▸ **AIM OF THE EXERCISE**:
Filter these entries, keeping only lines that hold the word "linecap".

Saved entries
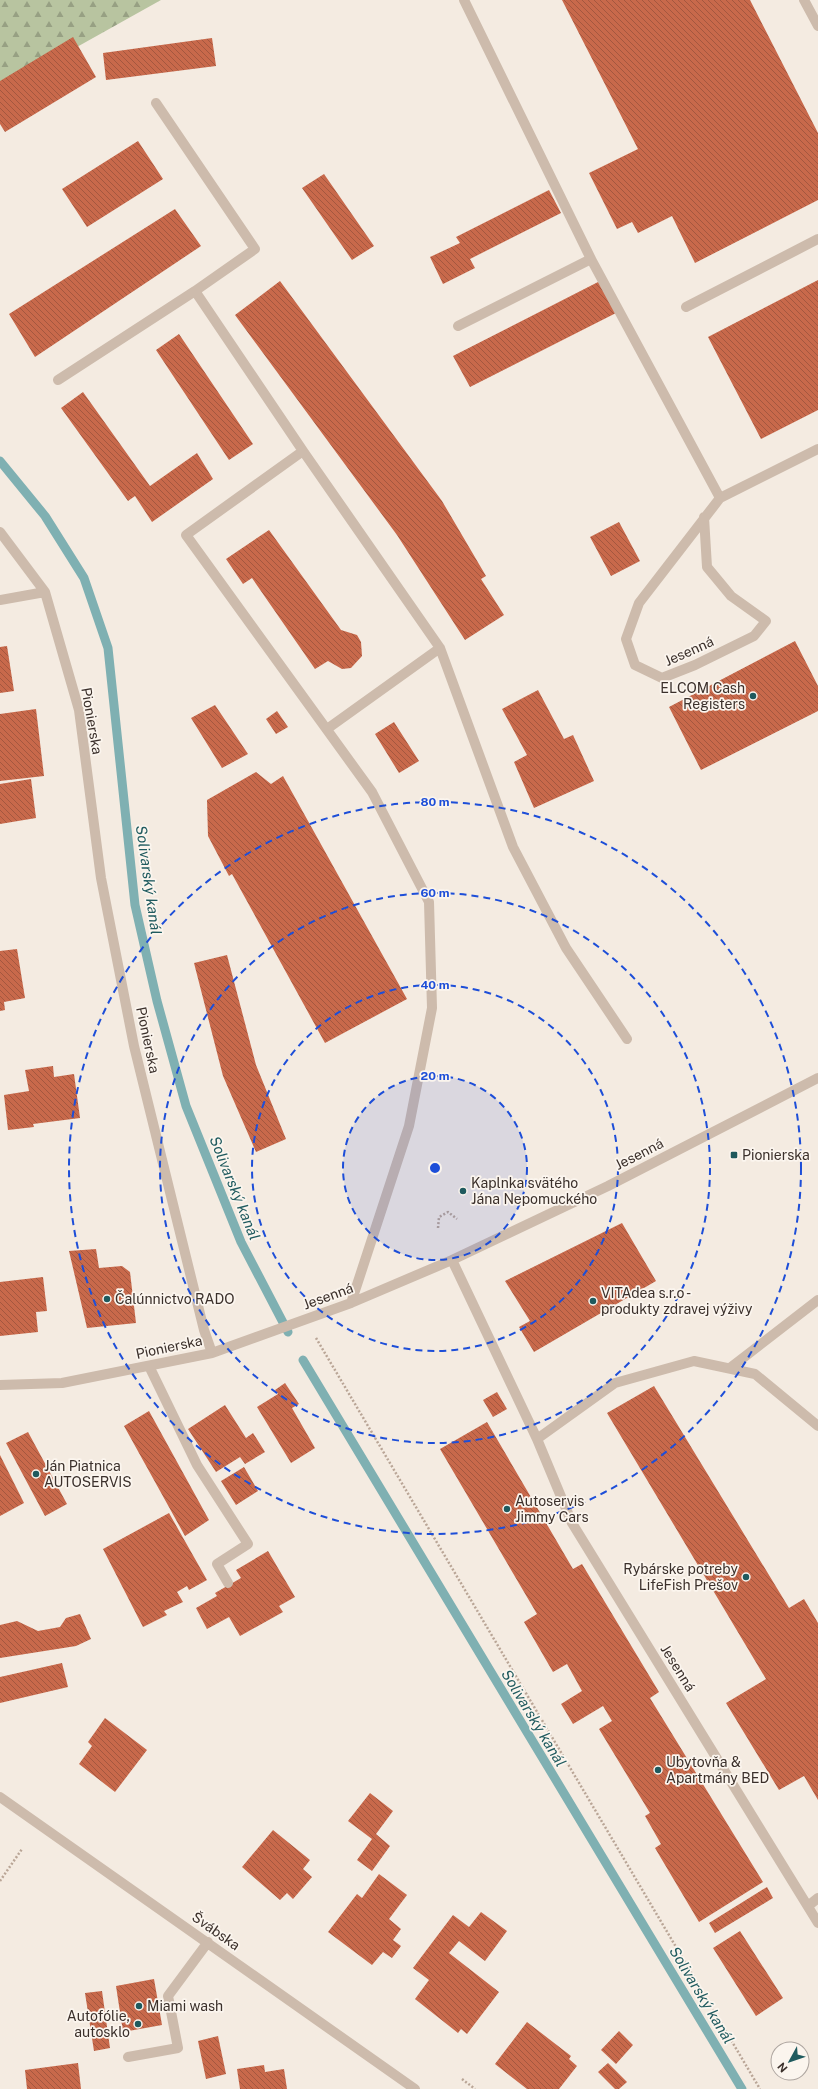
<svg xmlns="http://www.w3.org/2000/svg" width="818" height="2089" font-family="'Public Sans',sans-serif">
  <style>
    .forest { fill: url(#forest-firs) }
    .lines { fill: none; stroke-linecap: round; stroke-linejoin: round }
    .stream { stroke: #7fb0b2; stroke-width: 9 }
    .building { fill: url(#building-back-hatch) }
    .path { stroke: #b9a596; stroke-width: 2.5; stroke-dasharray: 2 2; stroke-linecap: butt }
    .minor { stroke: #cdbbac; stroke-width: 10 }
    .ring { fill: none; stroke: #1d4ed8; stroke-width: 2; stroke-dasharray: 7 5 }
    .poi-dot { fill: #1f5a5e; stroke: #fbf5ee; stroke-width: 1.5 }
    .labels { text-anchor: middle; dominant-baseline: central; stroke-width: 3.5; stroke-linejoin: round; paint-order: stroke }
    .street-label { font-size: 14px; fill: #3b302b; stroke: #fbf5ee }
    .poi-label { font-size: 14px; fill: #3b302b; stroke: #fbf5ee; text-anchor: start }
    .water-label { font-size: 15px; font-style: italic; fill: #1f5a5e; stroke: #fbf5ee }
    .centre { fill: #1d4ed8; stroke: #fbf5ee; stroke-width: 2 }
    .ring-label { font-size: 12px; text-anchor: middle; font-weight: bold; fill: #1d4ed8; stroke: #fbf5ee; stroke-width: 3.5; stroke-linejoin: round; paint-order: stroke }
  </style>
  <defs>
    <pattern id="forest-firs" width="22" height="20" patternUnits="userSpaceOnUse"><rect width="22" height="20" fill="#b8c4a0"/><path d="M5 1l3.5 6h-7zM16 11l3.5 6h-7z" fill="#97a083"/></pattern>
    <pattern id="building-back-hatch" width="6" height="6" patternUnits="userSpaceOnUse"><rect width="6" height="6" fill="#c8694b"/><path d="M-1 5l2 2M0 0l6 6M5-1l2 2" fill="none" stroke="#a4573f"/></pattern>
  </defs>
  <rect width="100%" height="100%" fill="#f4ebe1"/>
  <path class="forest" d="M0,0H161L0,90Z"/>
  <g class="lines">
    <path class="stream" d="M0,461L45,516L84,578L108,648L135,905L157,1001L186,1106L241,1242L288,1332
      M303,1360L742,2089"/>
  </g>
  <path class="building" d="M562,0H750L818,133V200L695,263L672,216L638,233L632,222L617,229L589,173L638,149Z
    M73,37L96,77L5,132L0,124V81Z
    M212,38L216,66L106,80L103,53Z
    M138,141L163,179L87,227L62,189Z
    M324,174L374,246L352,260L302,188Z
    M549,190L561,213L470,259L475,268L443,284L430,257L460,243L456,237Z
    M175,209L201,246L35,357L9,314Z
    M818,280V410L761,439L708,337Z
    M280,281L442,501L486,576L481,579L504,615L465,640L397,535L235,315Z
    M600,281L616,313L470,387L453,356Z
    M179,334L253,444L229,460L156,350Z
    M83,392L150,486L197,453L213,479L152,522L135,496L128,501L61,408Z
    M619,522L640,561L611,576L590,537Z
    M269,530L341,630L357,635L361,642L362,656L351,668L342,669L328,661L315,669L252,578L243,584L226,559Z
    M795,641L818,686V711L701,770L669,707Z
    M7,646L14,691L0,693V647Z
    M538,690L564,739L573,735L594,781L534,808L514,762L527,755L502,709Z
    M215,705L248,754L222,768L191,718Z
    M36,709L44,776L0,781V714Z
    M277,711L288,727L276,734L266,719Z
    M394,722L419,761L399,773L375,734Z
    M256,772L271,784L283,776L407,999L325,1043L232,874L229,876L208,836L207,800Z
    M31,779L36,818L0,824V784Z
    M17,949L25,998L4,1002L5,1010L0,1011V951Z
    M227,955L256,1065L286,1139L256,1152L223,1076L194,963Z
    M53,1066L54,1077L74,1074L80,1118L33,1124L34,1127L8,1130L4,1095L29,1091L25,1070Z
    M622,1223L656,1281L534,1352L519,1327L530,1321L505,1281Z
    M96,1249L99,1268L122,1266L130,1272L136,1323L87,1328L69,1251Z
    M43,1277L47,1311L36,1312L38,1332L0,1336V1282Z
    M285,1383L299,1404L292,1408L315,1448L291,1463L257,1407L278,1394L275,1390Z
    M654,1386L789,1608L804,1599L818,1623V1800L804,1776L779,1790L726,1703L766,1679L607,1413Z
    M497,1392L507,1409L493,1417L483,1400Z
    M225,1405L246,1438L253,1433L265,1452L245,1464L240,1457L216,1472L188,1429Z
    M149,1411L209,1520L185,1536L124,1426Z
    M487,1422L573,1569L582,1564L659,1692L650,1698L763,1882L699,1922L655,1848L661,1844L645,1816L650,1813L599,1729L612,1721L603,1706L573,1724L561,1704L582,1691L567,1664L553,1672L524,1622L537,1614L440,1449Z
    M28,1432L67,1504L45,1516L6,1443Z
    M0,1455L24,1503L0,1516Z
    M244,1467L258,1491L236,1505L221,1481Z
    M169,1513L207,1580L189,1590L187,1586L177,1592L183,1602L164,1611L167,1615L143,1627L103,1549Z
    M268,1551L295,1597L279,1606L283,1612L240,1636L229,1617L207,1629L196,1608L217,1596L215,1593L241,1578L236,1570Z
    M80,1614L91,1639L76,1646L0,1658V1625L17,1621L38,1631L60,1627L66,1618Z
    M62,1663L68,1687L0,1703V1677Z
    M105,1718L147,1750L115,1792L79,1764L92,1746L88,1742Z
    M370,1793L393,1811L376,1834L390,1846L372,1871L357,1860L372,1839L348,1821Z
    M273,1830L310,1860L303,1869L312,1877L293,1899L287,1893L280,1900L242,1867Z
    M379,1874L407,1895L389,1919L401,1929L393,1940L401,1946L392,1958L383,1952L372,1965L328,1932L357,1894L362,1898Z
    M767,1887L773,1898L715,1933L709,1923Z
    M481,1912L507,1931L485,1961L459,1941L449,1953L499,1992L467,2034L461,2029L458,2033L415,1999L429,1980L413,1968L453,1915L469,1927Z
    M740,1931L783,1998L756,2016L713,1948Z
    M154,1979L162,2025L123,2032L116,1986Z
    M102,1991L110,2048L94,2051L85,1993Z
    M527,2022L571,2056L569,2059L577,2066L559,2089H527L495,2064Z
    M619,2031L633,2045L616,2064L601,2050Z
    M218,2036L226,2074L206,2079L198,2041Z
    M78,2063L81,2089H27L25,2070Z
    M608,2063L627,2082L619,2089H615L598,2072Z
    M264,2065L265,2072L284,2069L287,2089H240L237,2069Z"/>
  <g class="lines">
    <path class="path" d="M438,1228L439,1217L448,1212L457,1219
      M316,1338L760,2089
      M0,1881L22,1849
      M462,2079L475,2089"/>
    <path class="minor" d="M804,0L818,26
      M156,103L255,249L195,291
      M591,259L720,498
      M686,307L818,239
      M458,326L591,259L464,0
      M58,380L195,291L303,451
      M704,517L707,567L731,596L766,621L754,636L695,665L662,678L635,665L626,639L639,603L720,498L818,449
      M0,532L45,592L79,710L101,878L134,1046L204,1330L212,1353
      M0,600L45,592
      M327,729L440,648
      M452,1260L537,1439L572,1523L818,1923
      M351,1303L409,1126L432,1008L429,902L372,792L186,535L303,451L440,648L513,847L566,948L627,1039
      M149,1366L197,1465L248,1544L217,1564L228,1583
      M730,1368L818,1300
      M0,1385L62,1383L212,1353L351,1303L452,1260L608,1186L818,1078
      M537,1439L615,1383L694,1361L755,1374L818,1426
      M0,1797L415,2089
      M808,1906L818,1898
      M128,2057L178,2048L168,1996L208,1942"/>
  </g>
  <circle cx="435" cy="1168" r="92" fill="#1d4ed8" fill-opacity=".12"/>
  <g class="ring">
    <circle cx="435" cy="1168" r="92"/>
    <circle cx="435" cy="1168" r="183"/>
    <circle cx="435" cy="1168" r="275"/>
    <circle cx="435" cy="1168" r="366"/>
  </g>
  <g class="poi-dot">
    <circle cx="753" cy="696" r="4"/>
    <rect x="730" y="1151" width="8" height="8" rx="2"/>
    <circle cx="463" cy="1191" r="4"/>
    <circle cx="107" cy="1299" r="4"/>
    <circle cx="593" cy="1301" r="4"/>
    <circle cx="36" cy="1474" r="4"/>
    <circle cx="507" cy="1509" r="4"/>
    <circle cx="746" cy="1577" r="4"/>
    <circle cx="658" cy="1770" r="4"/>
    <circle cx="139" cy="2006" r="4"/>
    <circle cx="138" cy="2024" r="4"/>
  </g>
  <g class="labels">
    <g class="street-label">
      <text transform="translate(689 651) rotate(-24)">Jesenná</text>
      <text transform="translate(92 721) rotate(80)">Pionierska</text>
      <text transform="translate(148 1040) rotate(78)">Pionierska</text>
      <text transform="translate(639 1154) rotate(-27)">Jesenná</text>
      <text transform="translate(328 1296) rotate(-20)">Jesenná</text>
      <text transform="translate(169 1347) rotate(-12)">Pionierska</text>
      <text transform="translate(678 1668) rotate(58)">Jesenná</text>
      <text transform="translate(216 1931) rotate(35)">Švábska</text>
    </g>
    <g class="poi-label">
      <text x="745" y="688" text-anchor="end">ELCOM Cash<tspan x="745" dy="16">Registers</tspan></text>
      <text x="742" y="1155">Pionierska</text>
      <text x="471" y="1183">Kaplnka svätého<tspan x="471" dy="16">Jána Nepomuckého</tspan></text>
      <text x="601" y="1293">VITAdea s.r.o -<tspan x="601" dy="16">produkty zdravej výživy</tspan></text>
      <text x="115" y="1299">Čalúnnictvo RADO</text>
      <text x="44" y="1466">Ján Piatnica<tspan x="44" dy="16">AUTOSERVIS</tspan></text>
      <text x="515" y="1501">Autoservis<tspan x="515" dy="16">Jimmy Cars</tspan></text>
      <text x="738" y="1569" text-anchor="end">Rybárske potreby<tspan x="738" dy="16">LifeFish Prešov</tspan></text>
      <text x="666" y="1762">Ubytovňa &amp;<tspan x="666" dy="16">Apartmány BED</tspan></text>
      <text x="147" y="2006">Miami wash</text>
      <text x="130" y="2016" text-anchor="end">Autofólie,<tspan x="130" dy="16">autosklo</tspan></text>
    </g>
    <g class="water-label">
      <text transform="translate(149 880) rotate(82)">Solivarský kanál</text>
      <text transform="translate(235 1188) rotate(68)">Solivarský kanál</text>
      <text transform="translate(534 1718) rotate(59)">Solivarský kanál</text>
      <text transform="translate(702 1995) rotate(59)">Solivarský kanál</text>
    </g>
  </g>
  <circle cx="435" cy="1168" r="6" class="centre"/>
  <g class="ring-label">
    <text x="435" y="806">80 m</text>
    <text x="435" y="897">60 m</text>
    <text x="435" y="989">40 m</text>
    <text x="435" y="1080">20 m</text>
  </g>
  <g transform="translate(790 2061) rotate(230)"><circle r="19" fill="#fbf5ee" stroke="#aea6a0"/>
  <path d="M0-3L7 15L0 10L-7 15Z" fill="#1f5a5e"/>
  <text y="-6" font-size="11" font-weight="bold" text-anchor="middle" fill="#3b302b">N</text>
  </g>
</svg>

▸ **ANSWER**:
    .lines { fill: none; stroke-linecap: round; stroke-linejoin: round }
    .path { stroke: #b9a596; stroke-width: 2.5; stroke-dasharray: 2 2; stroke-linecap: butt }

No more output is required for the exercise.